» **WORK TO BE COMPLETED**:
Pick out and copy every line of the records that contains the string "between", matching case exactly.

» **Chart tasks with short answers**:
>>>

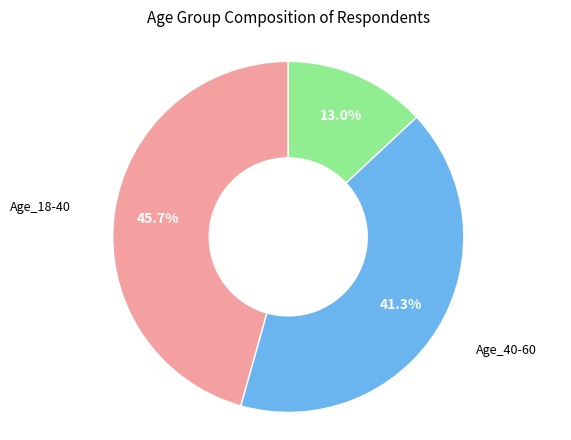

Does any single category account for the majority?

No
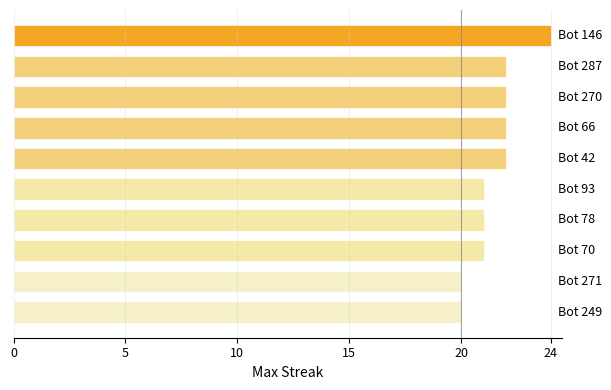

What is the difference between the maximum and minimum values?

4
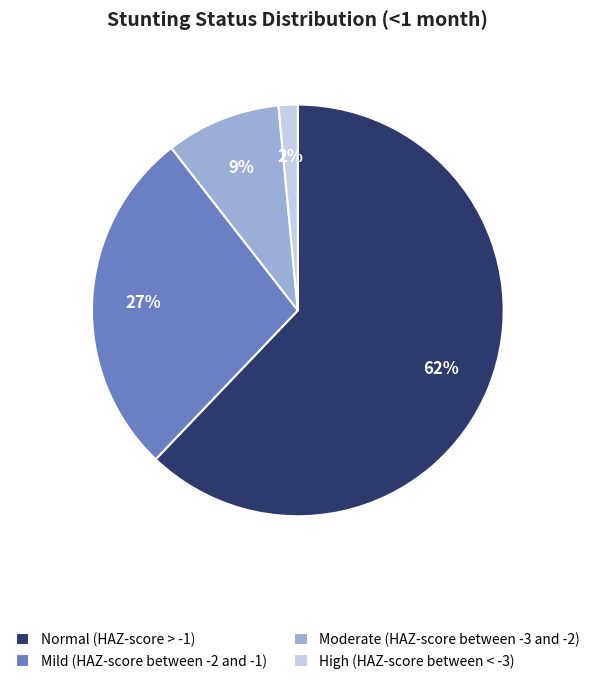

How many slices are in this pie chart?

4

<<<

» **RESULT FOR THIS EXERCISE**:
What is the difference between the maximum and minimum values?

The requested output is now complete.